• EXERCISE AIM
Reproduce these lines with every instance of "family" swapped for "taxonomic family", leaving everything else unchanged.

• DATA TO PROCESS
start

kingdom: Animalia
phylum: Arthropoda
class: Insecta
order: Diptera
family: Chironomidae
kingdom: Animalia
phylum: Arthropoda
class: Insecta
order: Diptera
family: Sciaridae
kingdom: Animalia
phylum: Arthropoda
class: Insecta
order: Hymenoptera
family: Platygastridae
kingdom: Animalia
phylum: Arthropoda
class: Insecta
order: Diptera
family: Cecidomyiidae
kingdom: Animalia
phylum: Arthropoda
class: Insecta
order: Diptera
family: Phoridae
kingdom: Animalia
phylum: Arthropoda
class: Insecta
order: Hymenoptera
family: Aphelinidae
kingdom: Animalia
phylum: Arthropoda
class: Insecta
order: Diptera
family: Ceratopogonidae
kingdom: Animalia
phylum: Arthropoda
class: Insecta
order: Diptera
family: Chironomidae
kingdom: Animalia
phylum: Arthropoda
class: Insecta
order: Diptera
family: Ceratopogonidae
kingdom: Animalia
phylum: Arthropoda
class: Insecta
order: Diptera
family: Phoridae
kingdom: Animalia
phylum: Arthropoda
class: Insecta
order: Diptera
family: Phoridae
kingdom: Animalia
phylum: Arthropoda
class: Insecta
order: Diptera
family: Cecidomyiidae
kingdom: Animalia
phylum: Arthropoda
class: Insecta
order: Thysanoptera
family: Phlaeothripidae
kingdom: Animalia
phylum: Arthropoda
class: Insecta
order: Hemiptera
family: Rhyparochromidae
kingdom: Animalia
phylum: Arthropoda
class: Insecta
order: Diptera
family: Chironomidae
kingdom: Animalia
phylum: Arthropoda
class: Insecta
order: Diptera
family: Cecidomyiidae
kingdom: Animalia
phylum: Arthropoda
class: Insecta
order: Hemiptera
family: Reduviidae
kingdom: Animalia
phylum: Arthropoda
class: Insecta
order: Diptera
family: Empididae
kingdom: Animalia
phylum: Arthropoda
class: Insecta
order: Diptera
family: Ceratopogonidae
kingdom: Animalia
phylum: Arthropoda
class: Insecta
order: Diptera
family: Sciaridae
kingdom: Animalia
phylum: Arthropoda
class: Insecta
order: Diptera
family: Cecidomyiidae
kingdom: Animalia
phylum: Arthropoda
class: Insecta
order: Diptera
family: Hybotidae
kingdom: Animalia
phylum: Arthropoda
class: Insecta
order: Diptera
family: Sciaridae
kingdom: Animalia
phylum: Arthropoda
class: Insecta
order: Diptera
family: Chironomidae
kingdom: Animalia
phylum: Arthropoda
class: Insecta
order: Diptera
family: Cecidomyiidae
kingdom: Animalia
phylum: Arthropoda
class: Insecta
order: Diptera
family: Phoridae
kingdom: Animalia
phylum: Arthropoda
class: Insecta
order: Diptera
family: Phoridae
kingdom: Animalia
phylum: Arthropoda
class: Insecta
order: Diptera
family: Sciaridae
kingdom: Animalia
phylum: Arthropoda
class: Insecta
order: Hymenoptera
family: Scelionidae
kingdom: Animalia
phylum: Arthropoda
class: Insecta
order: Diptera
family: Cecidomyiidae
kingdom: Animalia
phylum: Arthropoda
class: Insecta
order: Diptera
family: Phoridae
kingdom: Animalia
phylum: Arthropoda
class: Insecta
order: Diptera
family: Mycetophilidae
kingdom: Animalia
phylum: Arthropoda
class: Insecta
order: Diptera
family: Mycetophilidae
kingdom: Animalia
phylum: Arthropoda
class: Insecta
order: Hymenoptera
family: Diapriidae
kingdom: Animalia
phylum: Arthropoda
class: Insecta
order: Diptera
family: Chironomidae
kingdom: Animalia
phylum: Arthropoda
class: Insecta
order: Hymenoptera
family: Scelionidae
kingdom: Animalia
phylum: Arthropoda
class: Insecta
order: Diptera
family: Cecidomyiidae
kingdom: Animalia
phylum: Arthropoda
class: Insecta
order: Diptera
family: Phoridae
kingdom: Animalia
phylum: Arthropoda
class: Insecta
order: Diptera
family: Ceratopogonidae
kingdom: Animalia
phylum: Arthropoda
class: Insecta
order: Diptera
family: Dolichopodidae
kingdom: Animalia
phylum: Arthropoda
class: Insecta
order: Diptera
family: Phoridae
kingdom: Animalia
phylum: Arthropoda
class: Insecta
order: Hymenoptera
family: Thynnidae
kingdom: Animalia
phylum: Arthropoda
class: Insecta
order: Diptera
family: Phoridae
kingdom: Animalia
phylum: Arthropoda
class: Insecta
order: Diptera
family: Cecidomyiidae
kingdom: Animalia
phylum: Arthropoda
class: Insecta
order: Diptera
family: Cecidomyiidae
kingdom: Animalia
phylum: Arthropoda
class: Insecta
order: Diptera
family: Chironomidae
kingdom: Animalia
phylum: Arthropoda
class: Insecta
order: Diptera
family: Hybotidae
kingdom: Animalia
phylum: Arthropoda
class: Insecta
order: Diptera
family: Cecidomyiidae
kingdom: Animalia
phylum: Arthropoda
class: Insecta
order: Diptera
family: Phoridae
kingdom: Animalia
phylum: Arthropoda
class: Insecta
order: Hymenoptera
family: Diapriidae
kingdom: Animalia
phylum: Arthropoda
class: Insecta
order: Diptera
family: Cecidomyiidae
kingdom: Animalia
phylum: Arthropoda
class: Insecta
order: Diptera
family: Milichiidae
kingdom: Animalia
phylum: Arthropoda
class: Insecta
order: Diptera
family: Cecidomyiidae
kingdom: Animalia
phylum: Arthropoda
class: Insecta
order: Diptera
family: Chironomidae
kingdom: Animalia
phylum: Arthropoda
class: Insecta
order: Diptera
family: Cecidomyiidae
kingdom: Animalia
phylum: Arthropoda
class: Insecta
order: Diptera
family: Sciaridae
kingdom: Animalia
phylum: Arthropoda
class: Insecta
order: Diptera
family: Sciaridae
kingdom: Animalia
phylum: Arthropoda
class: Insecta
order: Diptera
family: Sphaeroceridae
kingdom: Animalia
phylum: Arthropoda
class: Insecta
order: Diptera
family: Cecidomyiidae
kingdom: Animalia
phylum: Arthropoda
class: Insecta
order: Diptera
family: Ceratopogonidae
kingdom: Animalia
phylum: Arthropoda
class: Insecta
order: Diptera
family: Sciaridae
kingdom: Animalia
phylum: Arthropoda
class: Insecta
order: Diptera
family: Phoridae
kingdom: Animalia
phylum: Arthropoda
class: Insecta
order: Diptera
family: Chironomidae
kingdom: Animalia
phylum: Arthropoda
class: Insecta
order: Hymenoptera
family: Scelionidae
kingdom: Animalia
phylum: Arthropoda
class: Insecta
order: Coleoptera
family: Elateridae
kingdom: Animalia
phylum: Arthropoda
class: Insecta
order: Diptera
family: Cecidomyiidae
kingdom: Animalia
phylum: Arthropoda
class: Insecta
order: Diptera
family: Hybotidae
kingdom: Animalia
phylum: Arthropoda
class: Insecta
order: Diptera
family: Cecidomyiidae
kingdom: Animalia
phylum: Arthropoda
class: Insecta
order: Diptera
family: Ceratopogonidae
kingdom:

end

• TASK ANSWER
kingdom: Animalia
phylum: Arthropoda
class: Insecta
order: Diptera
taxonomic family: Chironomidae
kingdom: Animalia
phylum: Arthropoda
class: Insecta
order: Diptera
taxonomic family: Sciaridae
kingdom: Animalia
phylum: Arthropoda
class: Insecta
order: Hymenoptera
taxonomic family: Platygastridae
kingdom: Animalia
phylum: Arthropoda
class: Insecta
order: Diptera
taxonomic family: Cecidomyiidae
kingdom: Animalia
phylum: Arthropoda
class: Insecta
order: Diptera
taxonomic family: Phoridae
kingdom: Animalia
phylum: Arthropoda
class: Insecta
order: Hymenoptera
taxonomic family: Aphelinidae
kingdom: Animalia
phylum: Arthropoda
class: Insecta
order: Diptera
taxonomic family: Ceratopogonidae
kingdom: Animalia
phylum: Arthropoda
class: Insecta
order: Diptera
taxonomic family: Chironomidae
kingdom: Animalia
phylum: Arthropoda
class: Insecta
order: Diptera
taxonomic family: Ceratopogonidae
kingdom: Animalia
phylum: Arthropoda
class: Insecta
order: Diptera
taxonomic family: Phoridae
kingdom: Animalia
phylum: Arthropoda
class: Insecta
order: Diptera
taxonomic family: Phoridae
kingdom: Animalia
phylum: Arthropoda
class: Insecta
order: Diptera
taxonomic family: Cecidomyiidae
kingdom: Animalia
phylum: Arthropoda
class: Insecta
order: Thysanoptera
taxonomic family: Phlaeothripidae
kingdom: Animalia
phylum: Arthropoda
class: Insecta
order: Hemiptera
taxonomic family: Rhyparochromidae
kingdom: Animalia
phylum: Arthropoda
class: Insecta
order: Diptera
taxonomic family: Chironomidae
kingdom: Animalia
phylum: Arthropoda
class: Insecta
order: Diptera
taxonomic family: Cecidomyiidae
kingdom: Animalia
phylum: Arthropoda
class: Insecta
order: Hemiptera
taxonomic family: Reduviidae
kingdom: Animalia
phylum: Arthropoda
class: Insecta
order: Diptera
taxonomic family: Empididae
kingdom: Animalia
phylum: Arthropoda
class: Insecta
order: Diptera
taxonomic family: Ceratopogonidae
kingdom: Animalia
phylum: Arthropoda
class: Insecta
order: Diptera
taxonomic family: Sciaridae
kingdom: Animalia
phylum: Arthropoda
class: Insecta
order: Diptera
taxonomic family: Cecidomyiidae
kingdom: Animalia
phylum: Arthropoda
class: Insecta
order: Diptera
taxonomic family: Hybotidae
kingdom: Animalia
phylum: Arthropoda
class: Insecta
order: Diptera
taxonomic family: Sciaridae
kingdom: Animalia
phylum: Arthropoda
class: Insecta
order: Diptera
taxonomic family: Chironomidae
kingdom: Animalia
phylum: Arthropoda
class: Insecta
order: Diptera
taxonomic family: Cecidomyiidae
kingdom: Animalia
phylum: Arthropoda
class: Insecta
order: Diptera
taxonomic family: Phoridae
kingdom: Animalia
phylum: Arthropoda
class: Insecta
order: Diptera
taxonomic family: Phoridae
kingdom: Animalia
phylum: Arthropoda
class: Insecta
order: Diptera
taxonomic family: Sciaridae
kingdom: Animalia
phylum: Arthropoda
class: Insecta
order: Hymenoptera
taxonomic family: Scelionidae
kingdom: Animalia
phylum: Arthropoda
class: Insecta
order: Diptera
taxonomic family: Cecidomyiidae
kingdom: Animalia
phylum: Arthropoda
class: Insecta
order: Diptera
taxonomic family: Phoridae
kingdom: Animalia
phylum: Arthropoda
class: Insecta
order: Diptera
taxonomic family: Mycetophilidae
kingdom: Animalia
phylum: Arthropoda
class: Insecta
order: Diptera
taxonomic family: Mycetophilidae
kingdom: Animalia
phylum: Arthropoda
class: Insecta
order: Hymenoptera
taxonomic family: Diapriidae
kingdom: Animalia
phylum: Arthropoda
class: Insecta
order: Diptera
taxonomic family: Chironomidae
kingdom: Animalia
phylum: Arthropoda
class: Insecta
order: Hymenoptera
taxonomic family: Scelionidae
kingdom: Animalia
phylum: Arthropoda
class: Insecta
order: Diptera
taxonomic family: Cecidomyiidae
kingdom: Animalia
phylum: Arthropoda
class: Insecta
order: Diptera
taxonomic family: Phoridae
kingdom: Animalia
phylum: Arthropoda
class: Insecta
order: Diptera
taxonomic family: Ceratopogonidae
kingdom: Animalia
phylum: Arthropoda
class: Insecta
order: Diptera
taxonomic family: Dolichopodidae
kingdom: Animalia
phylum: Arthropoda
class: Insecta
order: Diptera
taxonomic family: Phoridae
kingdom: Animalia
phylum: Arthropoda
class: Insecta
order: Hymenoptera
taxonomic family: Thynnidae
kingdom: Animalia
phylum: Arthropoda
class: Insecta
order: Diptera
taxonomic family: Phoridae
kingdom: Animalia
phylum: Arthropoda
class: Insecta
order: Diptera
taxonomic family: Cecidomyiidae
kingdom: Animalia
phylum: Arthropoda
class: Insecta
order: Diptera
taxonomic family: Cecidomyiidae
kingdom: Animalia
phylum: Arthropoda
class: Insecta
order: Diptera
taxonomic family: Chironomidae
kingdom: Animalia
phylum: Arthropoda
class: Insecta
order: Diptera
taxonomic family: Hybotidae
kingdom: Animalia
phylum: Arthropoda
class: Insecta
order: Diptera
taxonomic family: Cecidomyiidae
kingdom: Animalia
phylum: Arthropoda
class: Insecta
order: Diptera
taxonomic family: Phoridae
kingdom: Animalia
phylum: Arthropoda
class: Insecta
order: Hymenoptera
taxonomic family: Diapriidae
kingdom: Animalia
phylum: Arthropoda
class: Insecta
order: Diptera
taxonomic family: Cecidomyiidae
kingdom: Animalia
phylum: Arthropoda
class: Insecta
order: Diptera
taxonomic family: Milichiidae
kingdom: Animalia
phylum: Arthropoda
class: Insecta
order: Diptera
taxonomic family: Cecidomyiidae
kingdom: Animalia
phylum: Arthropoda
class: Insecta
order: Diptera
taxonomic family: Chironomidae
kingdom: Animalia
phylum: Arthropoda
class: Insecta
order: Diptera
taxonomic family: Cecidomyiidae
kingdom: Animalia
phylum: Arthropoda
class: Insecta
order: Diptera
taxonomic family: Sciaridae
kingdom: Animalia
phylum: Arthropoda
class: Insecta
order: Diptera
taxonomic family: Sciaridae
kingdom: Animalia
phylum: Arthropoda
class: Insecta
order: Diptera
taxonomic family: Sphaeroceridae
kingdom: Animalia
phylum: Arthropoda
class: Insecta
order: Diptera
taxonomic family: Cecidomyiidae
kingdom: Animalia
phylum: Arthropoda
class: Insecta
order: Diptera
taxonomic family: Ceratopogonidae
kingdom: Animalia
phylum: Arthropoda
class: Insecta
order: Diptera
taxonomic family: Sciaridae
kingdom: Animalia
phylum: Arthropoda
class: Insecta
order: Diptera
taxonomic family: Phoridae
kingdom: Animalia
phylum: Arthropoda
class: Insecta
order: Diptera
taxonomic family: Chironomidae
kingdom: Animalia
phylum: Arthropoda
class: Insecta
order: Hymenoptera
taxonomic family: Scelionidae
kingdom: Animalia
phylum: Arthropoda
class: Insecta
order: Coleoptera
taxonomic family: Elateridae
kingdom: Animalia
phylum: Arthropoda
class: Insecta
order: Diptera
taxonomic family: Cecidomyiidae
kingdom: Animalia
phylum: Arthropoda
class: Insecta
order: Diptera
taxonomic family: Hybotidae
kingdom: Animalia
phylum: Arthropoda
class: Insecta
order: Diptera
taxonomic family: Cecidomyiidae
kingdom: Animalia
phylum: Arthropoda
class: Insecta
order: Diptera
taxonomic family: Ceratopogonidae
kingdom:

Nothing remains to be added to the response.